À Paul Meurice.

Marine-Terrace, 25 juillet [1855].

Vous avez un grand succès et moi une grande joie. De plus, cher poëte, vous avez couronné votre noble ouvrage par une noble conduite. Votre anonyme rayonne. Vous faites de l’incognito une auréole. On dit : pourquoi donc ? et l’on se conte la chose, et l’on applaudit l’auteur autant que la pièce. Je suis heureux de tout cela. Savez-vous que c’était le jour de ma fête ? On m’a fait toutes sortes de choses charmantes et aimables ici, mais mon bouquet était à Paris. Il était fait de rayons, il s’appelait succès, et il est tombé à vos pieds, juste comme s’il s’était échappé de mes mains. Vous voilà riche. Il faut que vous veniez à Marine-Terrace avec votre ravissante et chère femme, et que vous veniez avant la fin de la saison. Les bains de mer font du bien après les averses de bravos.

Vous avez vu Auguste, et nous allons le revoir. C’est une joie qui vous quitte et qui nous revient. — Tout ce que je lis sur votre pièce, tout ce que j’en entends dire me charme. C’est beau, c’est grand. Vous avez déjà des couronnes dans ce haut drame cyclique qui touche à l’épopée où vous êtes maître. Si quelque chose me console de mon silence, cher ami, c’est d’entendre votre voix.

Hélas ! rien n’est complet. Le cheval blanc ne va pas sans le cheval noir dans le triste attelage de la vie.
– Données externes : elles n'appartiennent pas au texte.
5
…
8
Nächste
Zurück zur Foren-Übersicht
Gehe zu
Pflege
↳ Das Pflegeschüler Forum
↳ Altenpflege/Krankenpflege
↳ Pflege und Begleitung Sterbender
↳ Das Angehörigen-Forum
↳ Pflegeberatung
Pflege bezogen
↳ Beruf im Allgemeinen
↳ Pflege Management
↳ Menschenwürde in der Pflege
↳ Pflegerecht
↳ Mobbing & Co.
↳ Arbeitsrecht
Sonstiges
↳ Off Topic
À côté de votre triomphe, j’apprends le deuil de Michelet. La plaie qui s’ouvre à son cœur rouvre la plaie du mien. Je lui écris. Voici ma lettre. Seriez-vous assez bon pour la lui remettre ?

À bientôt, n’est-ce pas ? Je corrige les épreuves des Contemplations. Je crois que vous serez content. Où en suis-je de mes finances ? — Nous vous aimons.